Liverpool grain terminal’s tracking system meets compliance regulations

   After a year of testing, the United Kingdom’s largest grain terminal has moved ahead with regular use of a new grain tracking system.

   The system, CommTrac, was developed jointly by the Mersey Docks and Harbour Co. and DB Information Systems in Doncaster for Liverpool’s Seaforth Grain Terminal.

   In its first year, CommTrac has contributed to the terminal’s ability to provide grain companies with shipment identity preservation and tracking of more than 1.5 million tons of wheat, corn and soya beans.

   Peter Lowe, director of Liverpool for Mersey Docks, said the system can track shippers’ grain “from the farmers field, through the logistics and production chain — including the storage silos at Seaforth Grain Terminal — to the finished product on the supermarket shelf.”

   CommTrac manages numerous administrative tasks surrounding grain shipments and automatically e-mails each client a report covering daily transactions and stock levels.

   In addition to the Seaforth Grain Terminal, CommTrac was recently introduced to Europe’s largest flat store, the 250,000-square-foot warehouse built by Mersey Docks at Liverpool’s Seaforth Dock for Arkady Feed.

   The flatstore was built to hold about 75,000 tons of up to six different types of animal feed.
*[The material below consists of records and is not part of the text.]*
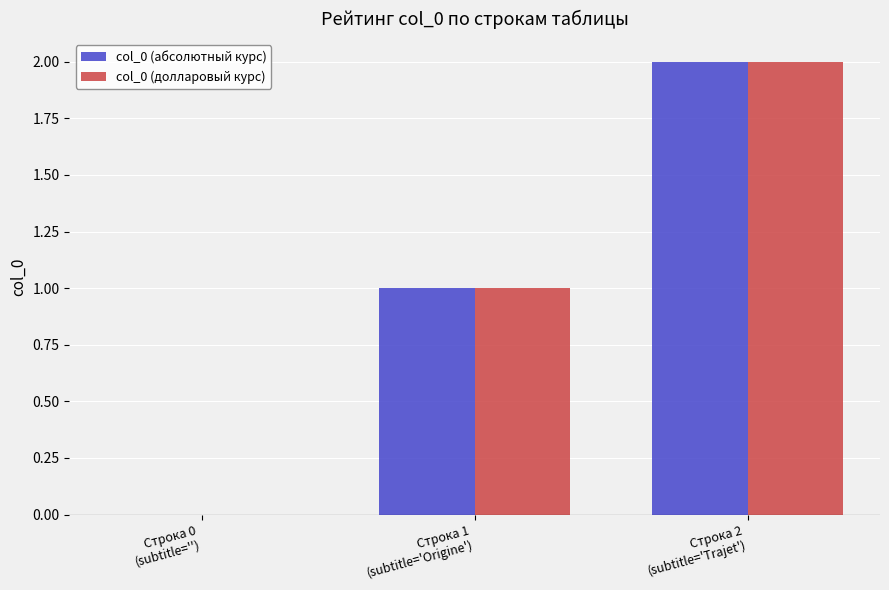

Reading left to right, what are all the values shown in this chart?

col_0 (абсолютный курс): Строка 0
(subtitle='')=0	Строка 1
(subtitle='Origine')=1	Строка 2
(subtitle='Trajet')=2
col_0 (долларовый курс): Строка 0
(subtitle='')=0	Строка 1
(subtitle='Origine')=1	Строка 2
(subtitle='Trajet')=2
Animal feed from ships is discharged to an 800-meter-long conveyor system running from the berth to the bays within the warehouse, which consists of two sheds and a central covered roadway for truck loading.

   Arkady Feed’s manager Paul Casey said the system “offers a faster, simpler operation in complete compliance with the growing mass of regulations” for segregating grain-based commodities.

   Grain companies from the United States, Canada and the Iberian Peninsula are sending representatives to the port to review the system, Liverpool port officials said.